La solidez del crecimiento durante los últimos años es especialmente interesante dadas dos cosas: primero, que el motor principal ha sido, por dos décadas, el comercio internacional y, segundo, que la crisis de 2008 implicó un frenazo sustancial de los flujos comerciales. En China el comercio total pasó de representar 22% del PIB en 1980 a casi 70% en 2005. De otra parte, la caída de los flujos comerciales mundiales en 2009 fue de 32% y en 2013 todavía estaba 11% por debajo de lo observado en 2007, mostrando que el tortazo no fue un asunto pasajero. Lograr, como se hizo, una tasa de crecimiento de 10% entre 2008 y 2011, cuando el motor principal del comercio internacional estaba tan seriamente averiado, motiva fascinantes reflexiones.

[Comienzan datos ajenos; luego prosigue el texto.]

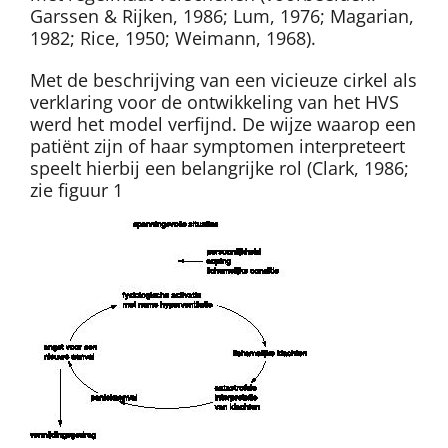
Garssen & Rijken, 1986; Lum, 1976; Magarian,
1982; Rice, 1950; Weimann, 1968).
Met de beschrijving van een vicieuze cirkel als
verklaring voor de ontwikkeling van het HVS
werd het model verfijnd. De wijze waarop een
patiënt zijn of haar symptomen interpreteert
speelt hierbij een belangrijke rol (Clark, 1986;
zie figuur 1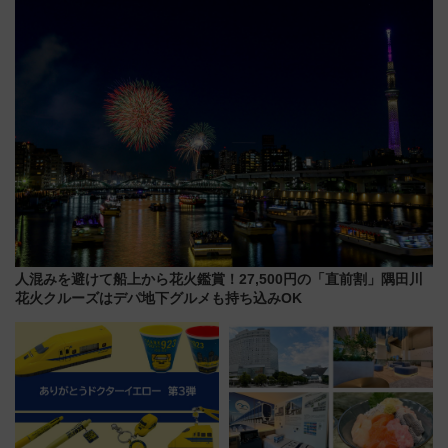
で新型特急が品川･羽田とを結
に 乗車には予約が必要
ぶ！ JR空港駅は2面3線化！
人混みを避けて船上から花火鑑賞！27,500円の「直前割」隅田川
花火クルーズはデパ地下グルメも持ち込みOK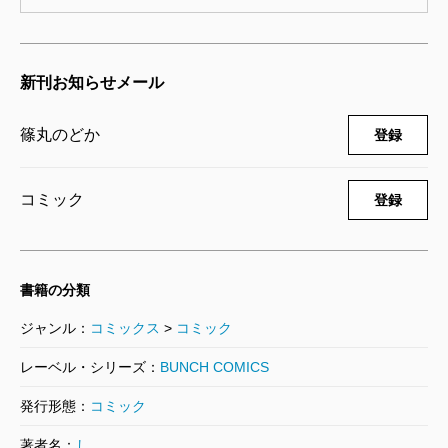
うどんの国の金色毛鞠 9巻【オリジナル
ドラマCD付き限定版】
2017/01/07
新刊お知らせメール
篠丸のどか／著
1,870円
篠丸のどか
登録
うどんの国の金色毛鞠 8巻
2016/10/08
篠丸のどか／著
コミック
登録
792円
うどんの国の金色毛鞠 7巻
書籍の分類
2016/02/09
篠丸のどか／著
ジャンル：
コミックス
>
コミック
792円
レーベル・シリーズ：
BUNCH COMICS
うどんの国の金色毛鞠 6巻
発行形態：
コミック
2015/08/08
著者名：
し
篠丸のどか／著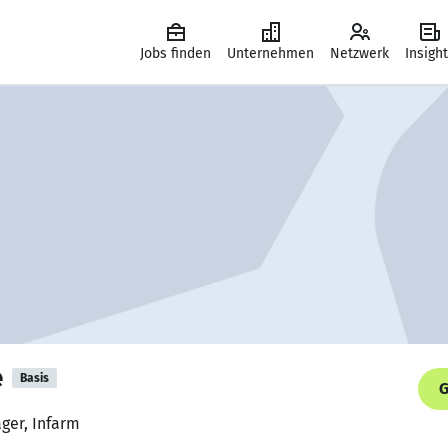
Jobs finden
Unternehmen
Netzwerk
Insigh
e
Basis
G
ger, Infarm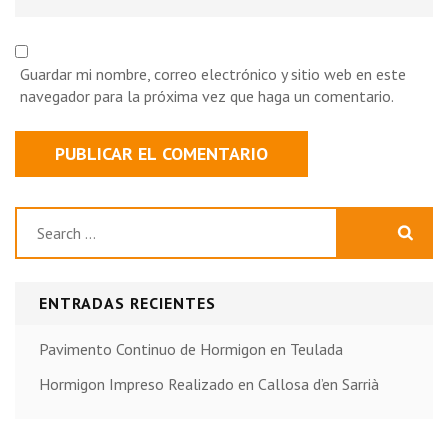
Guardar mi nombre, correo electrónico y sitio web en este
navegador para la próxima vez que haga un comentario.
Buscar:
ENTRADAS RECIENTES
Pavimento Continuo de Hormigon en Teulada
Hormigon Impreso Realizado en Callosa d’en Sarrià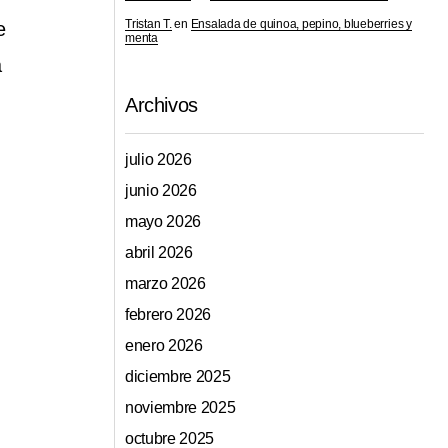
Tristan T.
en
Ensalada de quinoa, pepino, blueberries y
e
menta
a
Archivos
julio 2026
junio 2026
mayo 2026
abril 2026
marzo 2026
febrero 2026
enero 2026
diciembre 2025
noviembre 2025
octubre 2025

Las circunstancias internacionales implicaron un reajuste sustancial de la política económica con gran énfasis en la inversión y el gasto público. La tasa de inversión siempre ha sido notable, pero desde 2008 hay un incremento de casi 10 puntos del PIB. Al mismo tiempo, el déficit fiscal se triplica y la deuda pública pasa de 18% a 33,5% del PIB entre 2009 y 2010. Crecer con menos sector externo y más gasto doméstico, es perfectamente consistente con las metas económicas y sociales contenidas en los dos últimos planes quinquenales, especialmente el actual (2011-2015) y totalmente lógico en un país inmerso en dos pujantes procesos sociales: la urbanización y la expansión de una clase media joven y más propensa al consumo que, en últimas, explica buena parte de aquello que llamamos la calidad de vida.

El problema es la velocidad que ha tenido el proceso y los potenciales desequilibrios que todo exceso de velocidad tiende a implicar. Un ejemplo es el crédito. El sector financiero es enorme en China y esto es cierto desde hace muchos años. Por ejemplo, los créditos totales ya representaban un 120% del PIB en 2000, pero lo que hemos observado desde 2009 es cuento aparte, tanto en tamaño como en composición. El crédito total, lo que se denomina financiamiento social total, ya supera el 190% del PIB y este indicador ha crecido la bicoca de 70 puntos desde 2008. En segundo lugar, el origen de buena parte de esta expansión es extrabancaria, fundamentalmente fondos fiduciarios que no están sujetos al control de tasas de interés sobre los depósitos y que han aumentado su participación en el total de menos de 10% en 2008 a más de 30% en 2013. Según la medición (SRISK) el sector financiero de China ya es la fuente más importante de riesgo sistémico del mundo (US$630.000 millones), sobrepasando ampliamente a Japón y Estados Unidos.

No obstante esta realidad, lo cierto es que no cabe anticipar un ajuste súbito del sector financiero como el observado en otros países por varias razones. Primero, porque respecto del PIB, el tamaño de una eventual capitalización asociada con un deterioro sustancial de la calidad de los activos es 8%, a todas luces manejable. Segundo, porque el boom crediticio coexiste con un exceso de ahorro sobre gasto equivalente a más de 2% del PIB. Tercero, porque la financiación de estos préstamos no parece estar respaldada por depósitos de los hogares y cabe pensar que buena parte proviene del Estado mismo, lo cual significaría que las eventuales pérdidas patrimoniales ya estarían cubiertas fiscalmente en una suerte de bailout anticipado.

No es razonable, así las cosas, pensar que los ajustes que se están dando y que se seguirán dando en China repercutan en Colombia a través de los canales usuales de sequía de flujos de capital en la medida en que no es razonable anticipar una implosión convencional de su sistema financiero. Más bien, los problemas estarían más asociados a una desaceleración de lo que indudablemente ha constituido un motor vital, como bien lo explica la última declaración del CLAAF.